Since only a select number of people in your organization will be well-versed on the solution, they’ll likely get pulled away from their other projects anytime something comes up needing their attention. If they leave for another job opportunity, get sick, or take a vacation, who will you have in place to step in and take over the monitoring platform? Your organization must make the costly choice to either train additional engineers or be willing to wait it out until that key person comes back.
With today’s hybrid environments, the skills necessary to monitor those networks go beyond simple Ping and SNMP polls. In a cloud environment, you may be better served by API-based polling. For example, AWS offers CloudWatch and CloudTrail. On Azure, it might be Microsoft Insights or Applications Insights. Will your team have expertise in these APIs to be able to utilize them effectively?
Lack of Customization
As the sayings go, square pegs don’t fit round holes and one size doesn’t fit all. Your commercial software platform may monitor your IT infrastructure wonderfully when you first set it up. But you need to have a platform that’s scalable and flexible enough to evolve as your needs change.

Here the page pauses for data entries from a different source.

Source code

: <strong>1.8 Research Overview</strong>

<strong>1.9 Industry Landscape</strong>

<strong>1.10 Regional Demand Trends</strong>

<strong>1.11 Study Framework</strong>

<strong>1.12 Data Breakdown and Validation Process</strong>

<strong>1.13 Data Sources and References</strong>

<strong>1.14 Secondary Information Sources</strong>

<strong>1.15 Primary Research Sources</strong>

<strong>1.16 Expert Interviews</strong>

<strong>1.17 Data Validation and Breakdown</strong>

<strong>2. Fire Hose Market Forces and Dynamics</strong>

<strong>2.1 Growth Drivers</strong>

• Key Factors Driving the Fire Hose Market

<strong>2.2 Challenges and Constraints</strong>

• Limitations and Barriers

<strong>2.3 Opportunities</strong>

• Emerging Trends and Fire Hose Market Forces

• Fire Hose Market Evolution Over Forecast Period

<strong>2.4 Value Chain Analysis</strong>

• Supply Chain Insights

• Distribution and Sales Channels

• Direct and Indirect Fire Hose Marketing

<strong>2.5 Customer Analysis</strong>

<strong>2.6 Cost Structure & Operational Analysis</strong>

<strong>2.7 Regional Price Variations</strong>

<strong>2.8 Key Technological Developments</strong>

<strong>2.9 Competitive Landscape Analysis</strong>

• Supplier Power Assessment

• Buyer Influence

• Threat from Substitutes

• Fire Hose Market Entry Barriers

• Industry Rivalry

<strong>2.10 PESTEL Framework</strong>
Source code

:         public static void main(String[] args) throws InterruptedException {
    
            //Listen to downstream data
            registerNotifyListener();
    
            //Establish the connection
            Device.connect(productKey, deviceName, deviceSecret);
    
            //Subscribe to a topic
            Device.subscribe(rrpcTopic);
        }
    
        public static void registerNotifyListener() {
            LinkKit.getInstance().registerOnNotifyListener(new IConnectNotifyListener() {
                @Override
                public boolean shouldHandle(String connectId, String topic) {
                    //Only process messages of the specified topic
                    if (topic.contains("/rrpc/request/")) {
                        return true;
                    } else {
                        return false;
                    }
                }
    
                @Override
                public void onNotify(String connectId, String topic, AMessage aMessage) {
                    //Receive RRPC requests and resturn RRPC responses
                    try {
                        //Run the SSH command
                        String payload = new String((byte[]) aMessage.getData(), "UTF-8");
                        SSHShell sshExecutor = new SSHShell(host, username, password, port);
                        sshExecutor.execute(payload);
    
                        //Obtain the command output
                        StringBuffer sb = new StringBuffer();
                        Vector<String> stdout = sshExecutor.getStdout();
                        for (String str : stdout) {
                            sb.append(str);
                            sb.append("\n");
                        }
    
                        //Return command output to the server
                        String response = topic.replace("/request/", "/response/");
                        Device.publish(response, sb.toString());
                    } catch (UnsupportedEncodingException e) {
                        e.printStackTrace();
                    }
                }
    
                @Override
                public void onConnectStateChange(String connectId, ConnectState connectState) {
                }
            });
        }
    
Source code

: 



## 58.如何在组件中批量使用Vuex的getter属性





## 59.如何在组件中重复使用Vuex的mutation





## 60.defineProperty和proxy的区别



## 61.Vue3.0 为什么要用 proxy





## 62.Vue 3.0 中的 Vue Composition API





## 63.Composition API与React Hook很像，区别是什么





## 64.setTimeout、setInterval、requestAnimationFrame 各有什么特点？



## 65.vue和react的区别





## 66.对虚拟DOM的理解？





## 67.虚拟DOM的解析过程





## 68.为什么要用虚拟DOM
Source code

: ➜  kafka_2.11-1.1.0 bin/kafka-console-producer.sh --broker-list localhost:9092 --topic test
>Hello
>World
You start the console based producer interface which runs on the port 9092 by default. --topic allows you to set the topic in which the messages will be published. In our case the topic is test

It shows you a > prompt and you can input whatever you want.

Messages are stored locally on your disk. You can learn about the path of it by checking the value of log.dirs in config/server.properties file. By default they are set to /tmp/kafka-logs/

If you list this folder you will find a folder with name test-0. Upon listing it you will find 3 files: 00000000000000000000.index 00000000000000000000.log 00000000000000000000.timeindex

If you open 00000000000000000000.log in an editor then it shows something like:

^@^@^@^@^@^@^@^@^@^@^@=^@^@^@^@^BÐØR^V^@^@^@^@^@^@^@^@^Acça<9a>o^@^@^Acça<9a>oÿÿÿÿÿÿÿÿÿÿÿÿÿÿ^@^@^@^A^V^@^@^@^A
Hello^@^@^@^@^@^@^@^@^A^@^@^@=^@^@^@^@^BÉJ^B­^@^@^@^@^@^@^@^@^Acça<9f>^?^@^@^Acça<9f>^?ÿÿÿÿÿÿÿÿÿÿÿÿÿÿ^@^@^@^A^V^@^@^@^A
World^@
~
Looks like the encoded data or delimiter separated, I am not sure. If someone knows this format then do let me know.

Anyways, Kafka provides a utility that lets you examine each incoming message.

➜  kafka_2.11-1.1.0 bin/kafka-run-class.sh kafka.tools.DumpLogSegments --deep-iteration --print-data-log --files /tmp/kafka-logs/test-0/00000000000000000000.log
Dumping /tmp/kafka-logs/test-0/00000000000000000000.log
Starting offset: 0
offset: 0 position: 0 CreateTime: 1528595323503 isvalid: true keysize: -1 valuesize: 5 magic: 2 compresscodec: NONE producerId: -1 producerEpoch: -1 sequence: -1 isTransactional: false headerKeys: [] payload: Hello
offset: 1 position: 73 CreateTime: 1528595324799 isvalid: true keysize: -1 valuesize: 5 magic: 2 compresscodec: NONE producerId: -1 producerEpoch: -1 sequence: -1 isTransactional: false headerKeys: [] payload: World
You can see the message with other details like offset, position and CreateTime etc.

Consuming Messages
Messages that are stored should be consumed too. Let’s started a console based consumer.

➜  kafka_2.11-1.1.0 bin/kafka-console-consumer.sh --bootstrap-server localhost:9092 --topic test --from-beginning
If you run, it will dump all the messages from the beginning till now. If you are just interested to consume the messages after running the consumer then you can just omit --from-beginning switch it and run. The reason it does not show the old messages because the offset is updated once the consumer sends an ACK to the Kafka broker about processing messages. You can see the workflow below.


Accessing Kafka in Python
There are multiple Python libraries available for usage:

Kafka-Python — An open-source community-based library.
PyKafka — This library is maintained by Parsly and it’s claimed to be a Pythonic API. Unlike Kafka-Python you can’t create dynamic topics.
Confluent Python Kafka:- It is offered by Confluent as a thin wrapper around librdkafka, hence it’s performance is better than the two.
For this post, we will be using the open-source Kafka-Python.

Delayed paging, time-based thresholds, and classes of service are flexible features that your NOC service provider can offer that might not be as easily done with an out-of-the-box solution. If those features are available in a commercial solution, chances are they could cost you more to add-on those capabilities, whereas they’re built into the platform provided by an outsourced NOC partner.
One Solution for All
Often, each department within an organization operates their own monitoring platform. There’s no consistency across those silos, and so when outages occur, there’s often confusion around where to look and who is responsible. You check one tool for the network, two others for servers and yet one more for applications. That kind of tool sprawl—multiple tools all doing the same thing—is not just a waste of money, but takes up precious time to compare the different platforms and find out what’s going on whenever there is an issue.
Your Weakest Link
If your internal monitoring system goes down or loses its ability to send emails, will you know? If the hard drive running your monitoring software fails, do you have a backup so you can restore it? Are you monitoring your monitoring? If alerts suddenly stop, you have to have confidence you’ll know about it. If you have a major outage and don’t know about it, you could end up paying for it in the long-run through lost opportunity costs and customer confidence. That’s especially true if you experience an outage after-hours or on a holiday and no one is in the office to catch it.
If your professional NOC partner loses the ability to communicate with their on-site equipment or complete their monitoring processes, they will notify you immediately. Your NOC partner will also backup their monitoring configuration so if something does fail, they can get you back up and running without missing a beat.
At the end of the day, outsourced NOC partners come with fresh eyes to monitor your environment 24×7 and can leverage their expertise with new ways to monitor your infrastructure you might not have considered before. Avoid alert fatigue, focus your staff’s attention on other value-adding projects, and eliminate the high costs of DIY monitoring while remaining confident your IT infrastructure is operating at peak performance.